Recorded data:
★ ★ ★ ★

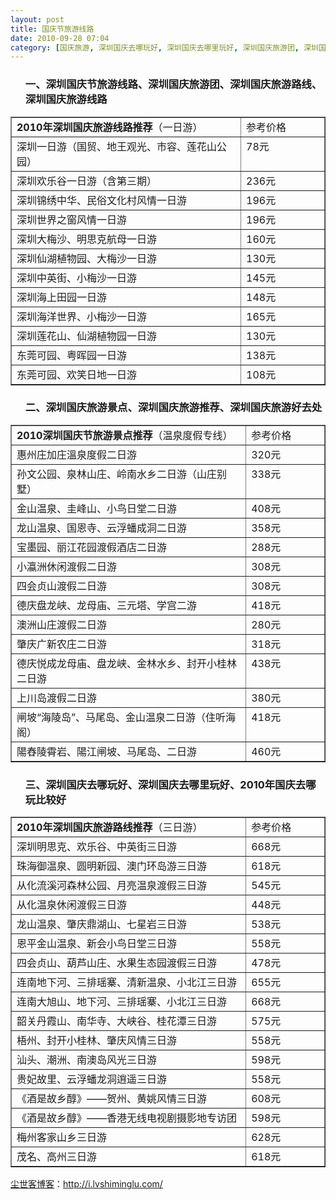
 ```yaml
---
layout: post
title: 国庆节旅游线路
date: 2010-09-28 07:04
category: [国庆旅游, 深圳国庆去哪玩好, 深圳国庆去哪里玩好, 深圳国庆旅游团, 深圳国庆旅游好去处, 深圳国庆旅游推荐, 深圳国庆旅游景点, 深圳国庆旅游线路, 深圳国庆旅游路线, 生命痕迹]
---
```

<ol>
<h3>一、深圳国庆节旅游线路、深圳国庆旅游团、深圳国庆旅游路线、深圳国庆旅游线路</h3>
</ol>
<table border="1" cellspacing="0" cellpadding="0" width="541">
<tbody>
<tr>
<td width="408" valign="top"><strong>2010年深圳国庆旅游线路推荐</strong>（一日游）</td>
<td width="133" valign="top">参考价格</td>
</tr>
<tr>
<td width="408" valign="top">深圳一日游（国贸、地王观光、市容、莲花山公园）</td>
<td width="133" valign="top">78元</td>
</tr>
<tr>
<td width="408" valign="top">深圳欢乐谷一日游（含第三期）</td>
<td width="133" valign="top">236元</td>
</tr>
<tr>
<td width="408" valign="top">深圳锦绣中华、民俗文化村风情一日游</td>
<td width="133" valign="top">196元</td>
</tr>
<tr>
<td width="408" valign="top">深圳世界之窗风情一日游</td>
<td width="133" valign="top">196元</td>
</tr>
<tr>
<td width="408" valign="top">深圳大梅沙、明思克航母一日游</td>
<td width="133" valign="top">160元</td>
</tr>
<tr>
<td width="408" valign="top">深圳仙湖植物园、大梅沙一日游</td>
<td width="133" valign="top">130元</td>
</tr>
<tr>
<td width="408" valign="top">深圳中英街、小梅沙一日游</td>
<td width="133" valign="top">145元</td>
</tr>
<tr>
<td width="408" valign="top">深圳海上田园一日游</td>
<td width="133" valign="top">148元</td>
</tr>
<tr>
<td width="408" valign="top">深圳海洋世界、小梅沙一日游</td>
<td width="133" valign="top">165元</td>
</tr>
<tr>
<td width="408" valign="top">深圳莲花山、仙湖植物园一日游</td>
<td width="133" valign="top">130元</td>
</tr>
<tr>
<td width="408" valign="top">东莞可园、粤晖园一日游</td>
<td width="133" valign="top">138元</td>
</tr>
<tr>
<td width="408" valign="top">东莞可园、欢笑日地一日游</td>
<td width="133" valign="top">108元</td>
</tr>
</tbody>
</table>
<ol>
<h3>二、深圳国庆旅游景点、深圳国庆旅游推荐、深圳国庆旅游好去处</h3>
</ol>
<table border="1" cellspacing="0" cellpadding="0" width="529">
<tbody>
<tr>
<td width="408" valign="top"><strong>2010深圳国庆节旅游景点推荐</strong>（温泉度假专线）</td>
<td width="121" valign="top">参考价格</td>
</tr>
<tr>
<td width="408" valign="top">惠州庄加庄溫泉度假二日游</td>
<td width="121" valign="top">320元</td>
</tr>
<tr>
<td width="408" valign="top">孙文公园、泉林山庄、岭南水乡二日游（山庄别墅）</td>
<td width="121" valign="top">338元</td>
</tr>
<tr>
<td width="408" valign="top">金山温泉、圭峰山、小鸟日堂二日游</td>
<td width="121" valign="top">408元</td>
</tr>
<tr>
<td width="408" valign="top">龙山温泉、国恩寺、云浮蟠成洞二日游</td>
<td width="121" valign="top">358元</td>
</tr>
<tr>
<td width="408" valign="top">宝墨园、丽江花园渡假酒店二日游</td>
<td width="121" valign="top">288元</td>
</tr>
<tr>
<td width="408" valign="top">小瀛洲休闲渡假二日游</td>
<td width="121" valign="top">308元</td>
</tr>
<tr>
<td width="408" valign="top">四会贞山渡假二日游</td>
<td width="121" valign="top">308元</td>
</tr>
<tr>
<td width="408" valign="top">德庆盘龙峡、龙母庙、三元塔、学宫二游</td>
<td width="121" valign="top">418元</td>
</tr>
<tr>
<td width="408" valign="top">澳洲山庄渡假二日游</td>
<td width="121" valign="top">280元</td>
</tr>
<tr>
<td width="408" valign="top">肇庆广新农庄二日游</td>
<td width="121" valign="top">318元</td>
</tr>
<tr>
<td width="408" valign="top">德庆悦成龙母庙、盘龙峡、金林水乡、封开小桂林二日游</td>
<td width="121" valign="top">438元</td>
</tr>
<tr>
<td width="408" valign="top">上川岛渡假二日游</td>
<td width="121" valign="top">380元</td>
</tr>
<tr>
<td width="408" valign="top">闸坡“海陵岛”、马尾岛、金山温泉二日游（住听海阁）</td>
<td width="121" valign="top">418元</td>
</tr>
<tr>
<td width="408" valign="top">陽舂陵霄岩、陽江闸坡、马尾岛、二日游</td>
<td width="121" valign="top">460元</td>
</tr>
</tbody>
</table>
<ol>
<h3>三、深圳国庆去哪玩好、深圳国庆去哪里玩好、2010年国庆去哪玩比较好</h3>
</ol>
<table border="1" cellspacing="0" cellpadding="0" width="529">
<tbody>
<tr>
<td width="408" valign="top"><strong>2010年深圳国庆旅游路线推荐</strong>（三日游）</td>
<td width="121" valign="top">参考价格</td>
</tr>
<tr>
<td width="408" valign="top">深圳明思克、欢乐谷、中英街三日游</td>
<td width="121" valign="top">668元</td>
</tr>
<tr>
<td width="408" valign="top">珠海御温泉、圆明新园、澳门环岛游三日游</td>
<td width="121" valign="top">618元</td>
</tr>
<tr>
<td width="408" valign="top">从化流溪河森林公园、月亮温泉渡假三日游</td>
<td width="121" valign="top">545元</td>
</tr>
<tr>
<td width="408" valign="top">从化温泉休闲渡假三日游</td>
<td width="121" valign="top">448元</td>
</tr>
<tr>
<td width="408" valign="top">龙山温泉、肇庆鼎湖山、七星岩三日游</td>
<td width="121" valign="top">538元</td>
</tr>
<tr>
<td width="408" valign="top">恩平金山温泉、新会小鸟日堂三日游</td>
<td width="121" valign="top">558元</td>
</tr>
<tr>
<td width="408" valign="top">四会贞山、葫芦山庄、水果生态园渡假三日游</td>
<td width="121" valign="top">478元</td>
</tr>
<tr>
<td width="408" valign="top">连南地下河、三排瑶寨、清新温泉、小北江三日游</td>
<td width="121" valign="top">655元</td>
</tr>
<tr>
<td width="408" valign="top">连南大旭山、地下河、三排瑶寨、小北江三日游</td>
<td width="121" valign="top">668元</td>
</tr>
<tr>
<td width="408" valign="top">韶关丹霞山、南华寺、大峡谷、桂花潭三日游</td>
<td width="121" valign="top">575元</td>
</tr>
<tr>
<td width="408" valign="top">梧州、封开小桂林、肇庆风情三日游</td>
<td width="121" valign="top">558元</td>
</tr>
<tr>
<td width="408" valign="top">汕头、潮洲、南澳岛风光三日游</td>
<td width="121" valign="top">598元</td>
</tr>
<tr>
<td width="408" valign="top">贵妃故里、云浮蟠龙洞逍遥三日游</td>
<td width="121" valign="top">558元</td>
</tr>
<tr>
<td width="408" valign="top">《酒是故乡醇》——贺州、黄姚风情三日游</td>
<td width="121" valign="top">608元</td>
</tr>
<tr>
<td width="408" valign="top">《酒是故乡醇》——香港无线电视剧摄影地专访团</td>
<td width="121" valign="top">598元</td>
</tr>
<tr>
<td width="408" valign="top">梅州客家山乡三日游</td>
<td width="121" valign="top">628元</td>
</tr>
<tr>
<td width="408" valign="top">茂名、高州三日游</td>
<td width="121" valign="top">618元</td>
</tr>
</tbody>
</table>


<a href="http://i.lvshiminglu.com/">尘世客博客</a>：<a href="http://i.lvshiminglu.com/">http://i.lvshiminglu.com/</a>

★ ★ ★ ★

- [Problem statement]: Pictures are to be dropped, and the remaining data set down exactly.

- [Written answer]:
 ```yaml
---
layout: post
title: 国庆节旅游线路
date: 2010-09-28 07:04
category: [国庆旅游, 深圳国庆去哪玩好, 深圳国庆去哪里玩好, 深圳国庆旅游团, 深圳国庆旅游好去处, 深圳国庆旅游推荐, 深圳国庆旅游景点, 深圳国庆旅游线路, 深圳国庆旅游路线, 生命痕迹]
---
```

<ol>
<h3>一、深圳国庆节旅游线路、深圳国庆旅游团、深圳国庆旅游路线、深圳国庆旅游线路</h3>
</ol>
<table border="1" cellspacing="0" cellpadding="0" width="541">
<tbody>
<tr>
<td width="408" valign="top"><strong>2010年深圳国庆旅游线路推荐</strong>（一日游）</td>
<td width="133" valign="top">参考价格</td>
</tr>
<tr>
<td width="408" valign="top">深圳一日游（国贸、地王观光、市容、莲花山公园）</td>
<td width="133" valign="top">78元</td>
</tr>
<tr>
<td width="408" valign="top">深圳欢乐谷一日游（含第三期）</td>
<td width="133" valign="top">236元</td>
</tr>
<tr>
<td width="408" valign="top">深圳锦绣中华、民俗文化村风情一日游</td>
<td width="133" valign="top">196元</td>
</tr>
<tr>
<td width="408" valign="top">深圳世界之窗风情一日游</td>
<td width="133" valign="top">196元</td>
</tr>
<tr>
<td width="408" valign="top">深圳大梅沙、明思克航母一日游</td>
<td width="133" valign="top">160元</td>
</tr>
<tr>
<td width="408" valign="top">深圳仙湖植物园、大梅沙一日游</td>
<td width="133" valign="top">130元</td>
</tr>
<tr>
<td width="408" valign="top">深圳中英街、小梅沙一日游</td>
<td width="133" valign="top">145元</td>
</tr>
<tr>
<td width="408" valign="top">深圳海上田园一日游</td>
<td width="133" valign="top">148元</td>
</tr>
<tr>
<td width="408" valign="top">深圳海洋世界、小梅沙一日游</td>
<td width="133" valign="top">165元</td>
</tr>
<tr>
<td width="408" valign="top">深圳莲花山、仙湖植物园一日游</td>
<td width="133" valign="top">130元</td>
</tr>
<tr>
<td width="408" valign="top">东莞可园、粤晖园一日游</td>
<td width="133" valign="top">138元</td>
</tr>
<tr>
<td width="408" valign="top">东莞可园、欢笑日地一日游</td>
<td width="133" valign="top">108元</td>
</tr>
</tbody>
</table>
<ol>
<h3>二、深圳国庆旅游景点、深圳国庆旅游推荐、深圳国庆旅游好去处</h3>
</ol>
<table border="1" cellspacing="0" cellpadding="0" width="529">
<tbody>
<tr>
<td width="408" valign="top"><strong>2010深圳国庆节旅游景点推荐</strong>（温泉度假专线）</td>
<td width="121" valign="top">参考价格</td>
</tr>
<tr>
<td width="408" valign="top">惠州庄加庄溫泉度假二日游</td>
<td width="121" valign="top">320元</td>
</tr>
<tr>
<td width="408" valign="top">孙文公园、泉林山庄、岭南水乡二日游（山庄别墅）</td>
<td width="121" valign="top">338元</td>
</tr>
<tr>
<td width="408" valign="top">金山温泉、圭峰山、小鸟日堂二日游</td>
<td width="121" valign="top">408元</td>
</tr>
<tr>
<td width="408" valign="top">龙山温泉、国恩寺、云浮蟠成洞二日游</td>
<td width="121" valign="top">358元</td>
</tr>
<tr>
<td width="408" valign="top">宝墨园、丽江花园渡假酒店二日游</td>
<td width="121" valign="top">288元</td>
</tr>
<tr>
<td width="408" valign="top">小瀛洲休闲渡假二日游</td>
<td width="121" valign="top">308元</td>
</tr>
<tr>
<td width="408" valign="top">四会贞山渡假二日游</td>
<td width="121" valign="top">308元</td>
</tr>
<tr>
<td width="408" valign="top">德庆盘龙峡、龙母庙、三元塔、学宫二游</td>
<td width="121" valign="top">418元</td>
</tr>
<tr>
<td width="408" valign="top">澳洲山庄渡假二日游</td>
<td width="121" valign="top">280元</td>
</tr>
<tr>
<td width="408" valign="top">肇庆广新农庄二日游</td>
<td width="121" valign="top">318元</td>
</tr>
<tr>
<td width="408" valign="top">德庆悦成龙母庙、盘龙峡、金林水乡、封开小桂林二日游</td>
<td width="121" valign="top">438元</td>
</tr>
<tr>
<td width="408" valign="top">上川岛渡假二日游</td>
<td width="121" valign="top">380元</td>
</tr>
<tr>
<td width="408" valign="top">闸坡“海陵岛”、马尾岛、金山温泉二日游（住听海阁）</td>
<td width="121" valign="top">418元</td>
</tr>
<tr>
<td width="408" valign="top">陽舂陵霄岩、陽江闸坡、马尾岛、二日游</td>
<td width="121" valign="top">460元</td>
</tr>
</tbody>
</table>
<ol>
<h3>三、深圳国庆去哪玩好、深圳国庆去哪里玩好、2010年国庆去哪玩比较好</h3>
</ol>
<table border="1" cellspacing="0" cellpadding="0" width="529">
<tbody>
<tr>
<td width="408" valign="top"><strong>2010年深圳国庆旅游路线推荐</strong>（三日游）</td>
<td width="121" valign="top">参考价格</td>
</tr>
<tr>
<td width="408" valign="top">深圳明思克、欢乐谷、中英街三日游</td>
<td width="121" valign="top">668元</td>
</tr>
<tr>
<td width="408" valign="top">珠海御温泉、圆明新园、澳门环岛游三日游</td>
<td width="121" valign="top">618元</td>
</tr>
<tr>
<td width="408" valign="top">从化流溪河森林公园、月亮温泉渡假三日游</td>
<td width="121" valign="top">545元</td>
</tr>
<tr>
<td width="408" valign="top">从化温泉休闲渡假三日游</td>
<td width="121" valign="top">448元</td>
</tr>
<tr>
<td width="408" valign="top">龙山温泉、肇庆鼎湖山、七星岩三日游</td>
<td width="121" valign="top">538元</td>
</tr>
<tr>
<td width="408" valign="top">恩平金山温泉、新会小鸟日堂三日游</td>
<td width="121" valign="top">558元</td>
</tr>
<tr>
<td width="408" valign="top">四会贞山、葫芦山庄、水果生态园渡假三日游</td>
<td width="121" valign="top">478元</td>
</tr>
<tr>
<td width="408" valign="top">连南地下河、三排瑶寨、清新温泉、小北江三日游</td>
<td width="121" valign="top">655元</td>
</tr>
<tr>
<td width="408" valign="top">连南大旭山、地下河、三排瑶寨、小北江三日游</td>
<td width="121" valign="top">668元</td>
</tr>
<tr>
<td width="408" valign="top">韶关丹霞山、南华寺、大峡谷、桂花潭三日游</td>
<td width="121" valign="top">575元</td>
</tr>
<tr>
<td width="408" valign="top">梧州、封开小桂林、肇庆风情三日游</td>
<td width="121" valign="top">558元</td>
</tr>
<tr>
<td width="408" valign="top">汕头、潮洲、南澳岛风光三日游</td>
<td width="121" valign="top">598元</td>
</tr>
<tr>
<td width="408" valign="top">贵妃故里、云浮蟠龙洞逍遥三日游</td>
<td width="121" valign="top">558元</td>
</tr>
<tr>
<td width="408" valign="top">《酒是故乡醇》——贺州、黄姚风情三日游</td>
<td width="121" valign="top">608元</td>
</tr>
<tr>
<td width="408" valign="top">《酒是故乡醇》——香港无线电视剧摄影地专访团</td>
<td width="121" valign="top">598元</td>
</tr>
<tr>
<td width="408" valign="top">梅州客家山乡三日游</td>
<td width="121" valign="top">628元</td>
</tr>
<tr>
<td width="408" valign="top">茂名、高州三日游</td>
<td width="121" valign="top">618元</td>
</tr>
</tbody>
</table>


<a href="http://i.lvshiminglu.com/">尘世客博客</a>：<a href="http://i.lvshiminglu.com/">http://i.lvshiminglu.com/</a>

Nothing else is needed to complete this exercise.